Nuihau Laurey : « Comme je le disais, il y a 50 milliards dans les caisses du Pays et il n’arrive pas à les utiliser. On a une situation où le pouvoir d’achat des ménages est le plus faible de ces 20 dernières années, compte tenu de l’inflation importante. Ce n’est pas parce que l’inflation a été maîtrisée cette année que les prix ont diminué. Non, les prix restent très élevés. Quand vous allez faire vos courses, vous le voyez. Vous voyez la différence qu’il y a dans le caddie. J’aime bien ce terme, la fin de la primauté du RGS. C’est un beau nom en fait, mais ça cache une chose qui est très simple : c’est taxer encore plus ce qui est déjà taxé. Les loyers sont déjà taxés, les revenus locatifs sont déjà taxés, les dividendes sont déjà taxés. Donc, on vient ajouter une couche de taxes supplémentaires en se disant que ça va résoudre le problème. Non, ça va décourager ceux qui aujourd’hui continuent à croire et investir dans notre pays. Je pense qu’avec ce niveau de trésorerie du Pays, il faut complètement changer de logiciel. Comme on le dit depuis deux ans à l’Assemblée, on est dans un contexte où le Pays a les moyens de se permettre de baisser massivement les impôts et de s’obliger lui-même à faire des efforts avant de demander à la classe moyenne et à tous ceux qui veulent encore investir de payer encore plus de taxes.  On a la chance d’avoir des personnes qui croient dans notre pays. La plupart des gens investissent ici. Des gens qui ont atteint un certain âge, qui ont fait des économies. Ils n’investissent pas dans d’autres pays. Ils décident d’acheter un deuxième appartement pour les enfants. Ils décident d’investir pour assurer une retraite plus importante. Ça permet de relancer l’activité, ça donne de l’emploi à des gens dans le bâtiment et ça permet, finalement, de faire tourner la machine économique. Mais si vous dites à ces personnes qu’on ne veut pas de vous, on va vous taxer encore plus, allez investir ailleurs, à un moment ils vont le faire ».

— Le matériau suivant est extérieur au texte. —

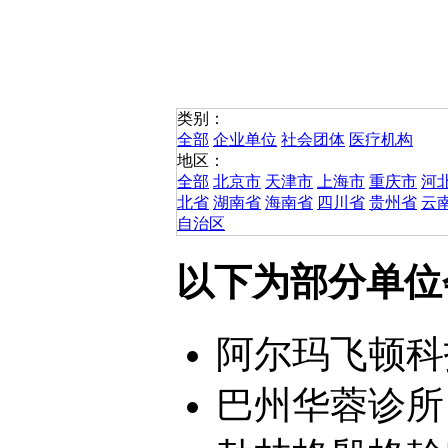
类别：
全部
企业单位
社会团体
医疗机构
地区：
全部
北京市
天津市
上海市
重庆市
河
北省
湖南省
海南省
四川省
贵州省
云
自治区
以下为部分单位
阿尔玛飞顿科技
巴州华蓉诊所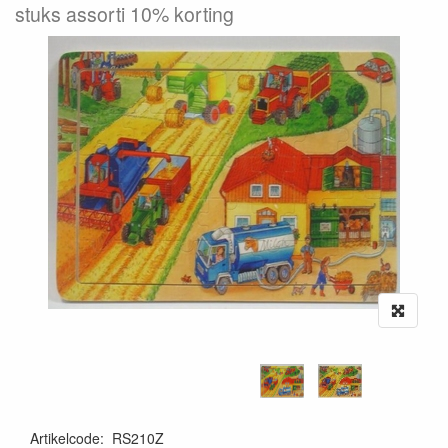
stuks assorti 10% korting
Artikelcode
:
RS210Z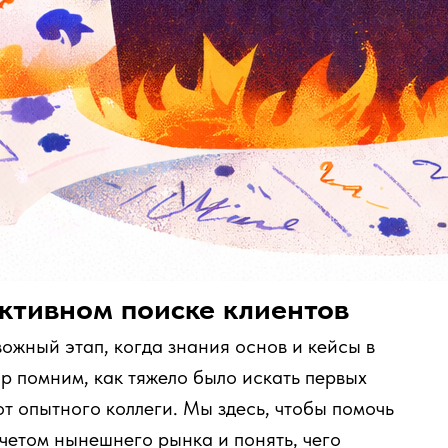
ктивном поиске клиентов
вожный этап, когда знания основ и кейсы в
пор помним, как тяжело было искать первых
 от опытного коллеги. Мы здесь, чтобы помочь
учетом нынешнего рынка и понять, чего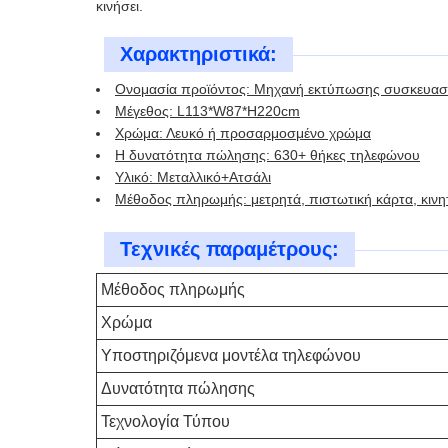
κινήσει.
Χαρακτηριστικά:
Ονομασία προϊόντος: Μηχανή εκτύπωσης συσκευασ
Μέγεθος: L113*W87*H220cm
Χρώμα: Λευκό ή προσαρμοσμένο χρώμα
Η δυνατότητα πώλησης: 630+ θήκες τηλεφώνου
Υλικό: Μεταλλικό+Ατσάλι
Μέθοδος πληρωμής: μετρητά, πιστωτική κάρτα, κιν
Τεχνικές παραμέτρους:
Μέθοδος πληρωμής
Χρώμα
Υποστηριζόμενα μοντέλα τηλεφώνου
Δυνατότητα πώλησης
Τεχνολογία Τύπου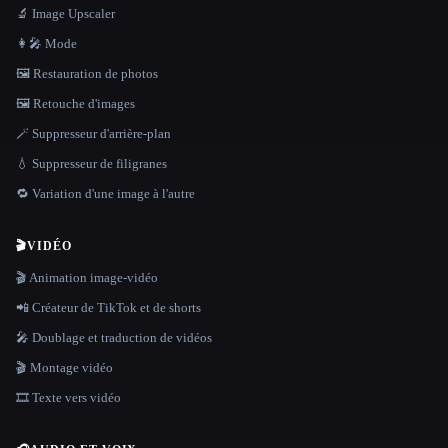
🔬 Image Upscaler
👩‍🎤 Mode
🖼️ Restauration de photos
🖼️ Retouche d'images
🪄 Suppresseur d'arrière-plan
💧 Suppresseur de filigranes
🔁 Variation d'une image à l'autre
🎬
VIDÉO
🎬 Animation image-vidéo
📲 Créateur de TikTok et de shorts
🎤 Doublage et traduction de vidéos
🎬 Montage vidéo
🎞️ Texte vers vidéo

TNTV : Avant de conclure, parlons un peu de votre parti. Vous avez mis en place l’école de la gouvernance. Ce dispositif porte-t-il ses fruits alors que les élections municipales approchent ?

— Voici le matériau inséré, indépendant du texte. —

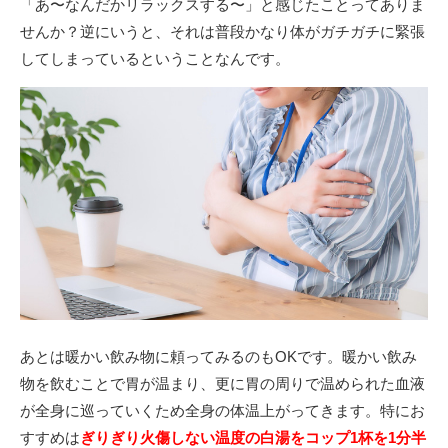
「あ〜なんだかリラックスする〜」と感じたことってありま
せんか？逆にいうと、それは普段かなり体がガチガチに緊張
してしまっているということなんです。
あとは暖かい飲み物に頼ってみるのもOKです。暖かい飲み
物を飲むことで胃が温まり、更に胃の周りで温められた血液
が全身に巡っていくため全身の体温上がってきます。特にお
すすめは
ぎりぎり火傷しない温度の白湯を
コップ1杯を1分半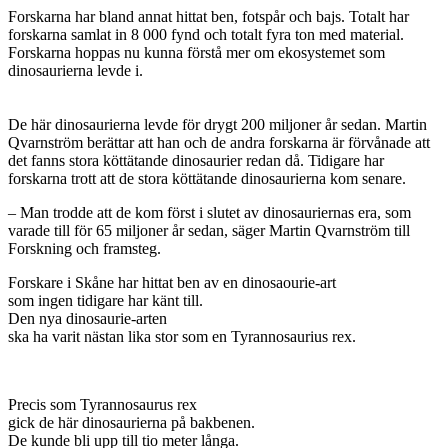
Forskarna har bland annat hittat ben, fotspår och bajs. Totalt har
forskarna samlat in 8 000 fynd och totalt fyra ton med material.
Forskarna hoppas nu kunna förstå mer om ekosystemet som
dinosaurierna levde i.
De här dinosaurierna levde för drygt 200 miljoner år sedan. Martin
Qvarnström berättar att han och de andra forskarna är förvånade att
det fanns stora köttätande dinosaurier redan då. Tidigare har
forskarna trott att de stora köttätande dinosaurierna kom senare.
– Man trodde att de kom först i slutet av dinosauriernas era, som
varade till för 65 miljoner år sedan, säger Martin Qvarnström till
Forskning och framsteg.
Forskare i Skåne har hittat ben av en dinosaourie-art
som ingen tidigare har känt till.
Den nya dinosaurie-arten
ska ha varit nästan lika stor som en Tyrannosaurius rex.
Precis som Tyrannosaurus rex
gick de här dinosaurierna på bakbenen.
De kunde bli upp till tio meter långa.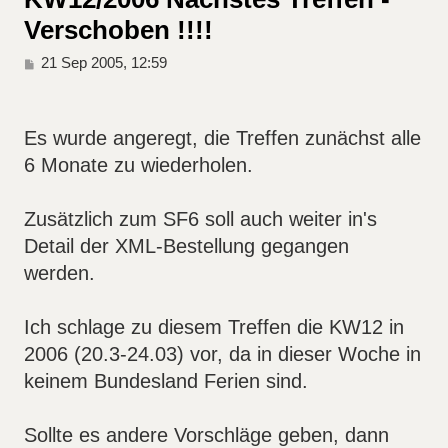
Verschoben !!!!
B
21 Sep 2005, 12:59
e
i
t
r
Es wurde angeregt, die Treffen zunächst alle
a
6 Monate zu wiederholen.
g
Zusätzlich zum SF6 soll auch weiter in's
Detail der XML-Bestellung gegangen
werden.
Ich schlage zu diesem Treffen die KW12 in
2006 (20.3-24.03) vor, da in dieser Woche in
keinem Bundesland Ferien sind.
Sollte es andere Vorschläge geben, dann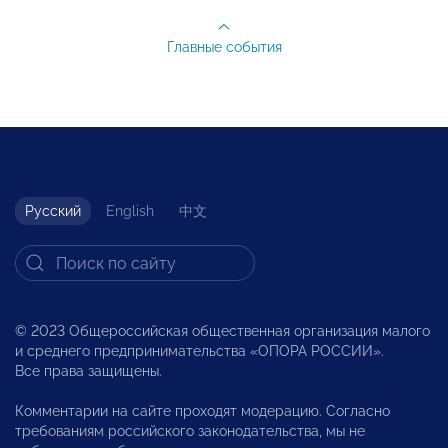
Главные события
Русский
English
中文
© 2023 Общероссийская общественная организация малого
и среднего предпринимательства «ОПОРА РОССИИ».
Все права защищены.
Комментарии на сайте проходят модерацию. Согласно
требованиям российского законодательства, мы не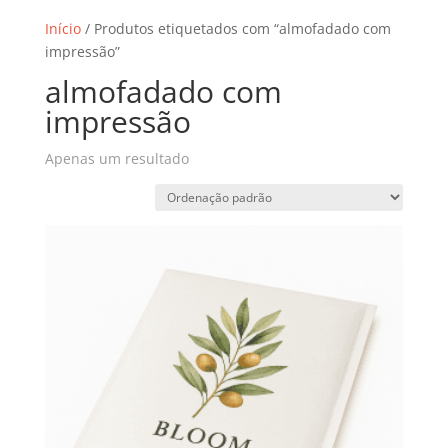
Início
/ Produtos etiquetados com “almofadado com
impressão”
almofadado com
impressão
Apenas um resultado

Nuihau Laurey : « C’est vrai qu’il y a les municipales, mais notre objectif, c’est vraiment de former une nouvelle classe de personnes qui veulent s’impliquer dans la vie publique, en leur donnant toutes les connaissances. C’est-à-dire en expliquant comment fonctionne le budget, comment fonctionne la PSG, quelles sont les compétences des communes pour avoir des élus mieux formés et mieux en capacité d’avoir de vrais débats. On le voit à l’Assemblée, on a beaucoup de nouveaux représentants qui ne connaissent pas les rouages de l’Assemblée, qui ne sont pas suffisamment formés. Et on se dit que c’est aussi le rôle des partis politiques de former cette nouvelle catégorie d’élus ».